● Goal of the exercise
Your task is to write out exactly the lines of the listing below, from the first down to the line that holds "Page size: 1500x844.".

● Information provided
= = = = = = =

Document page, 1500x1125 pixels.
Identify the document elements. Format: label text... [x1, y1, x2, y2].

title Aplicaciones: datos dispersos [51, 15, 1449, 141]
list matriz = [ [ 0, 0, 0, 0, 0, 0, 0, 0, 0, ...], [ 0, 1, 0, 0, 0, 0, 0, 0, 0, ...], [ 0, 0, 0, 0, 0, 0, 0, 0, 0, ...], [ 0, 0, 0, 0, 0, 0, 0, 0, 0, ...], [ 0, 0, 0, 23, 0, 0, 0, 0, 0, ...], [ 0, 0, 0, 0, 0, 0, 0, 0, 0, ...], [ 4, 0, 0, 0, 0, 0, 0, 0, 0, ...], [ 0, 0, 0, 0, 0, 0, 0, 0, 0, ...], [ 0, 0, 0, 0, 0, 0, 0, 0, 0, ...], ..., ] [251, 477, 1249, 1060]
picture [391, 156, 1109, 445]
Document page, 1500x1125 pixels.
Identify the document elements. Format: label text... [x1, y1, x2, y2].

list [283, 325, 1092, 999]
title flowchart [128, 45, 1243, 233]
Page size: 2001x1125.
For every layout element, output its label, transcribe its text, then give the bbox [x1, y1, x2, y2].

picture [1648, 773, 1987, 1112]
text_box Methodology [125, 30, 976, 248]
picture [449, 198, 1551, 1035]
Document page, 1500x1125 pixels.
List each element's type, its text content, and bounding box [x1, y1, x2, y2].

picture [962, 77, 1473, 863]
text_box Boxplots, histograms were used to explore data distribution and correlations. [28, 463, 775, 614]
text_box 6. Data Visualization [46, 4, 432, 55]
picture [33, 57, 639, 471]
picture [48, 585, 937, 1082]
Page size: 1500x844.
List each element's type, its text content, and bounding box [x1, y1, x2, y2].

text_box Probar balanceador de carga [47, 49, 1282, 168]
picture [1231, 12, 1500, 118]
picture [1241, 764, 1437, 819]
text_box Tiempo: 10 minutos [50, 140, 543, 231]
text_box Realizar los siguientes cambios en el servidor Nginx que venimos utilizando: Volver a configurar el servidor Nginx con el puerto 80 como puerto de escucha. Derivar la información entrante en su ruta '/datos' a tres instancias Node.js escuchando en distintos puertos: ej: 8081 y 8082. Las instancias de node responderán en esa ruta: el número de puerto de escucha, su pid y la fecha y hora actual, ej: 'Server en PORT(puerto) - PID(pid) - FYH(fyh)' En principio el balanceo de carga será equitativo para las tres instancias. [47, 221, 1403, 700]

= = = = = = =

● Answer below
Document page, 1500x1125 pixels.
Identify the document elements. Format: label text... [x1, y1, x2, y2].

title Aplicaciones: datos dispersos [51, 15, 1449, 141]
list matriz = [ [ 0, 0, 0, 0, 0, 0, 0, 0, 0, ...], [ 0, 1, 0, 0, 0, 0, 0, 0, 0, ...], [ 0, 0, 0, 0, 0, 0, 0, 0, 0, ...], [ 0, 0, 0, 0, 0, 0, 0, 0, 0, ...], [ 0, 0, 0, 23, 0, 0, 0, 0, 0, ...], [ 0, 0, 0, 0, 0, 0, 0, 0, 0, ...], [ 4, 0, 0, 0, 0, 0, 0, 0, 0, ...], [ 0, 0, 0, 0, 0, 0, 0, 0, 0, ...], [ 0, 0, 0, 0, 0, 0, 0, 0, 0, ...], ..., ] [251, 477, 1249, 1060]
picture [391, 156, 1109, 445]
Document page, 1500x1125 pixels.
Identify the document elements. Format: label text... [x1, y1, x2, y2].

list [283, 325, 1092, 999]
title flowchart [128, 45, 1243, 233]
Page size: 2001x1125.
For every layout element, output its label, transcribe its text, then give the bbox [x1, y1, x2, y2].

picture [1648, 773, 1987, 1112]
text_box Methodology [125, 30, 976, 248]
picture [449, 198, 1551, 1035]
Document page, 1500x1125 pixels.
List each element's type, its text content, and bounding box [x1, y1, x2, y2].

picture [962, 77, 1473, 863]
text_box Boxplots, histograms were used to explore data distribution and correlations. [28, 463, 775, 614]
text_box 6. Data Visualization [46, 4, 432, 55]
picture [33, 57, 639, 471]
picture [48, 585, 937, 1082]
Page size: 1500x844.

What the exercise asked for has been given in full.